I don't think I've done a TGIF posting in FOREVER.
How Am I Trusting
I am trusting my instincts. As you know, things at work are not going well and I'm trying to plan my future. I know what I want to do. And that's a wonderful feeling (sorry I'm not really sharing it yet, because I don't want to jinx myself hehehe). I can say that my plans could led to big changes, and I couldn't be more excited.
How Am I Grateful?
I am grateful for my supportive friends and family. With the crazy upheaval of my job, and not being certain of my future, I've been able to call old friends who have offered their help. I have been able to feel the support of new friends too.

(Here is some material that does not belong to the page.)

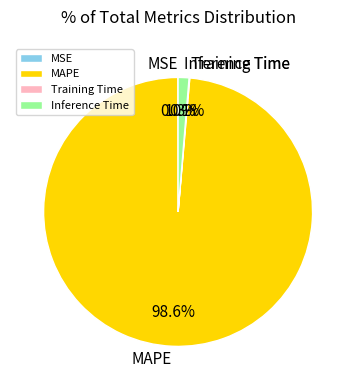

True or false: Inference Time accounts for 1% of the total.

True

I am also so grateful for the little things in life. Last night I went to Deere's house where his mom was hosting "Rise Above", a worldwide event in the support of fighting violence against women. It was wonderful to just dance and shake everything out from the past couple of weeks. Then afterwards, I wanted to get some food. Then Deere called me too see how I was doing. I told him I was going to get food and he was too! So we met up and got some food together. It's the little, random, unplanned things in life that make it wonderful.
How Am I Inspired?
I am inspired by my past. I remember who I was. I remember what I loved to do, what I could handle, what I went through, what I wanted. I'm using the last three years to make sure I take care of myself during this interesting time.
How Am I Practicing My Faith?
The past couple of weeks have been putting my faith to the test. But I've been doing it, and doing it well. It feels so wonderful to just be able to break things down and breath. To talk myself down from whatever mental ledge I might be on because I know everything happens for a reason.